Brown’s Appointment As Pasco’s City District 3 Rep Upset Some Latinos
The selection of Irving Brown, Sr. as the City District 3 representative is causing controversy in Pasco. David Cortinas, a supporter of Leo Perales—a former candidate who ran for that position in 2021— said Brown’s appointment goes against the Latino communities’ efforts to ensure representation.
Cortinas expressed his opposition during the Pasco Council meeting last week.
Also, he says Brown’s appointment contradicts the 2016 lawsuits that got Latinos fair chances of electing and being elected. He says people in District 3 “are not happy”.
“The will of the people was ignored in the appointment of Irving Brown. (…) He [Brown] ran for office and only received 472 votes; (…) he didn’t make it pass the primary. And he was allowed to get an interview, and he was appointed to the position going against the will of district three. The Latinos went backward,” says Cortinas.
Eleven candidates applied to replace Nikki Torres. She was elected in November 2021 and resigned in May to run for the 15th Legislative District.
Irving Brown Sr. was one of four who got an interview with the Council. Perales was not part of them.
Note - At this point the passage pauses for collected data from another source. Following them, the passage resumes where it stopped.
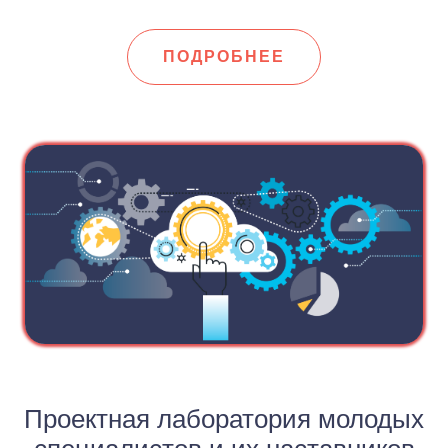
ПОДРОБНЕЕ
Проектная лаборатория молодых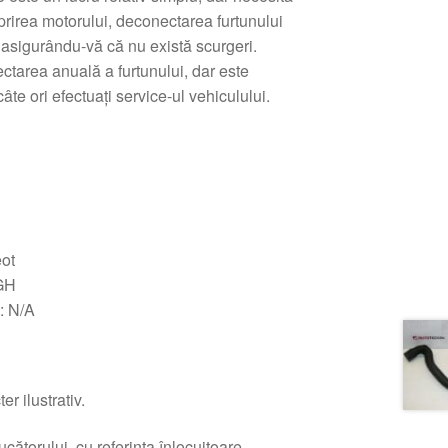
prirea motorului, deconectarea furtunului
 asigurându-vă că nu există scurgeri.
ctarea anuală a furtunului, dar este
 câte ori efectuați service-ul vehiculului.
ot
3GH
: N/A
r ilustrativ.
ătorului, cu referința înlocuitoare.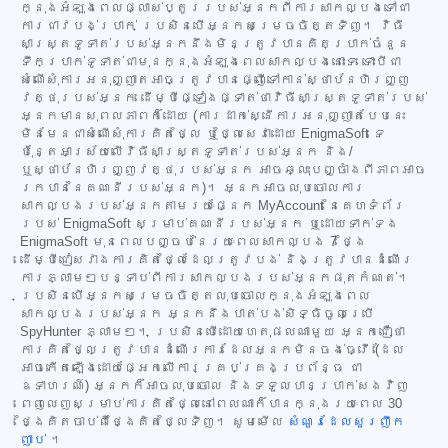
ក្នុងអំឡុងពេលផ្លាស់ប្តូររបស់អ្នកពីការសាកល្បងទៅជា
ការជាវបង់ប្រាក់ ប្រសិនបើអ្នកសម្រេចចិត្តទិញ។ វិធី
សាស្ត្រទូទាត់របស់អ្នកនឹងមិនត្រូវបានគិតប្រាក់ចំនួន
ទឹកប្រាក់ទូទាត់ជាមុនក្នុងអំឡុងពេលសាកល្បងនោះទេ ទោះបីជា
សំណើសុំការអនុញ្ញាតអាចត្រូវបានផ្ញើទៅកាន់ស្ថាប័នហិរញ្ញ
វត្ថុរបស់អ្នក ដើម្បីផ្ទៀងផ្ទាត់ថាវិធីសាស្ត្រទូទាត់របស់
អ្នកមានសុពលភាពក៏ដោយ (ការដាក់ស្នើការអនុញ្ញាតបែបនេះ
មិនមែនជាសំណើសុំការគិតថ្លៃ ឬថ្លៃសេវាដោយ EnigmaSoft ទេ
ប៉ុន្តែអាស្រ័យលើវិធីសាស្ត្រទូទាត់របស់អ្នក និង/
ឬស្ថាប័នហិរញ្ញវត្ថុរបស់អ្នក អាចឆ្លុះបញ្ចាំងពីភាពអាច
រកបាននៃគណនីរបស់អ្នក)។ អ្នកអាចលុបចោលការ
សាកល្បងរបស់អ្នកតាមរយៈផ្នែក MyAccount នៃគេហទំព័រ
របស់ EnigmaSoft សម្រាប់គណនីរបស់អ្នក ឬដោយទាក់ទង
EnigmaSoft មុនពេលបញ្ចប់នៃរយៈពេលសាកល្បង 7 ថ្ងៃ
ដើម្បីជៀសវាងការគិតថ្លៃដែលត្រូវបង់ និងត្រូវបានដំណើរ
ការភ្លាមៗបន្ទាប់ពីការសាកល្បងរបស់អ្នកផុតកំណត់។
ប្រសិនបើអ្នកសម្រេចចិត្តលុបចោលក្នុងអំឡុងពេល
សាកល្បងរបស់អ្នក អ្នកនឹងបាត់បង់សិទ្ធិចូលប្រើ
SpyHunter ភ្លាមៗ។ ប្រសិនបើដោយហេតុផលណាមួយ អ្នកជឿថា
ការគិតថ្លៃត្រូវបានដំណើរការដែលអ្នកមិនចង់ធ្វើ (ដែល
អាចកើតឡើងដោយផ្អែកលើការគ្រប់គ្រងប្រព័ន្ធ ជា
ឧទាហរណ៍) អ្នកក៏អាចលុបចោល និងទទួលបានប្រាក់សងវិញ
ពេញលេញសម្រាប់ការគិតថ្លៃនៅពេលណាក៏បានក្នុងរយៈពេល 30
ថ្ងៃគិតចាប់ពីថ្ងៃគិតថ្លៃទិញ។ សូមមើល
សំណួរដែលសួរញឹក
ញាប់
។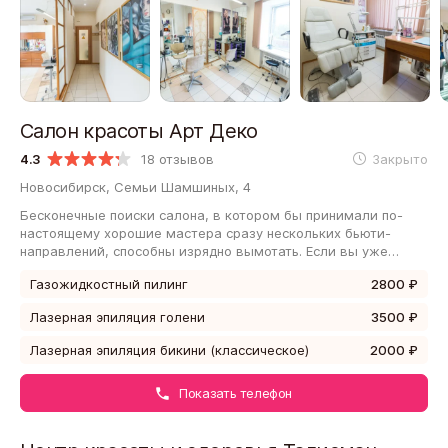
Салон красоты Арт Деко
4.3
18 отзывов
Закрыто
Новосибирск, Семьи Шамшиных, 4
Бесконечные поиски салона, в котором бы принимали по-
настоящему хорошие мастера сразу нескольких бьюти-
направлений, способны изрядно вымотать. Если вы уже
много дней пытаетесь найти такое место…
Газожидкостный пилинг
2800 ₽
Лазерная эпиляция голени
3500 ₽
Лазерная эпиляция бикини (классическое)
2000 ₽
Показать телефон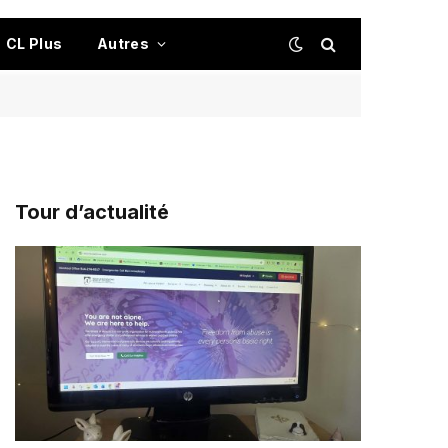
CL Plus
Autres
Tour d’actualité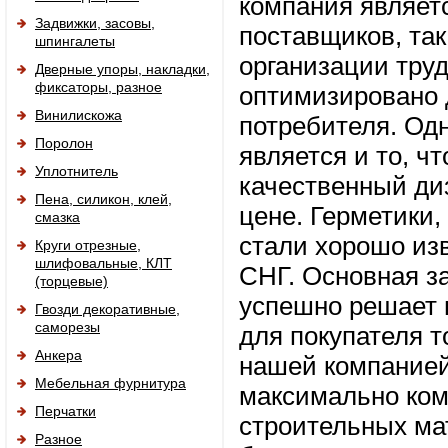
компания являет
Задвижки, засовы,
поставщиков, так
шпингалеты
организации тру
Дверные упоры, накладки,
фиксаторы, разное
оптимизировано 
Винилискожа
потребителя. Од
Поролон
является и то, ч
Уплотнитель
качественный ди
Пена, силикон, клей,
цене. Герметики
смазка
стали хорошо изв
Круги отрезные,
шлифовальные, КЛТ
СНГ. Основная за
(торцевые)
успешно решает 
Гвозди декоративные,
саморезы
для покупателя т
Анкера
нашей компанией
Мебельная фурнитура
максимально ко
Перчатки
строительных ма
Разное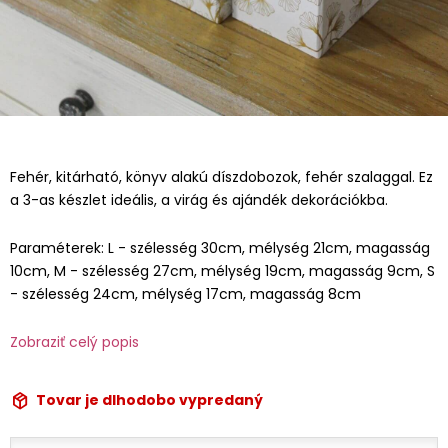
Fehér, kitárható, könyv alakú díszdobozok, fehér szalaggal. Ez
a 3-as készlet ideális, a virág és ajándék dekorációkba.
Paraméterek: L - szélesség 30cm, mélység 21cm, magasság
10cm, M - szélesség 27cm, mélység 19cm, magasság 9cm, S
- szélesség 24cm, mélység 17cm, magasság 8cm
Zobraziť celý popis
Tovar je dlhodobo vypredaný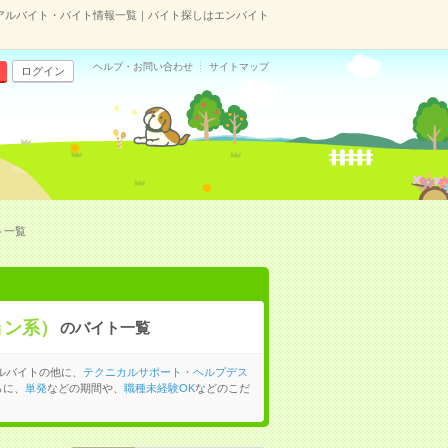
アルバイト・バイト情報一覧｜バイト探しはエンバイト
ヘルプ・お問い合わせ
サイトマップ
ログイン
ト一覧
ョン系）
のバイト一覧
ルバイトの他に、
テクニカルサポート・ヘルプデス
らに、
単発
などの期間や、
職種未経験OK
などのこだ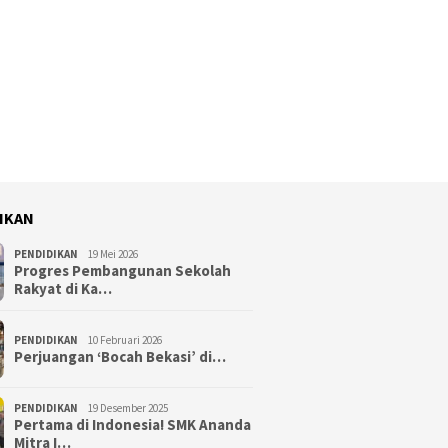
IKAN
PENDIDIKAN
19 Mei 2026
Progres Pembangunan Sekolah
Rakyat di Ka…
PENDIDIKAN
10 Februari 2026
Perjuangan ‘Bocah Bekasi’ di…
PENDIDIKAN
19 Desember 2025
Pertama di Indonesia! SMK Ananda
Mitra I…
In the election, Perales was the strongest opponent of Nikki Torres. She won by 120 votes.
About the selection, Pasco City Manager Dave Zabell said previous election participation was not a requirement.
“Having run for city council previously was not a criteria for the city council’s appointment process,” says Zabell.
Zabell also clarified what the Council considered.
“They were registered voters. They actually lived in the district and had lived in the city for the required amount of time. (…) They looked at what your civic involvement has been, what kind of activities have you been engaged in at the community level, whether that’s for a nonprofit or if you serve on a board or commission or some of those other types of activities,” says Zabell.
Candidates for Torres position filled out a form that was available on the City of Pasco’s website.
Brown is the first African American appointed council member in 15 years. He was preceded by local Black leaders, such as the first black council member Arthur Fletcher and the first black Mayor, Joe Jackson.
Even if the term of the position is until December 31, 2025, state law requires to open the District 3 Council seat for election in 2023 because of the vacancy.
The black population in Pasco is estimated at 2.4 percent.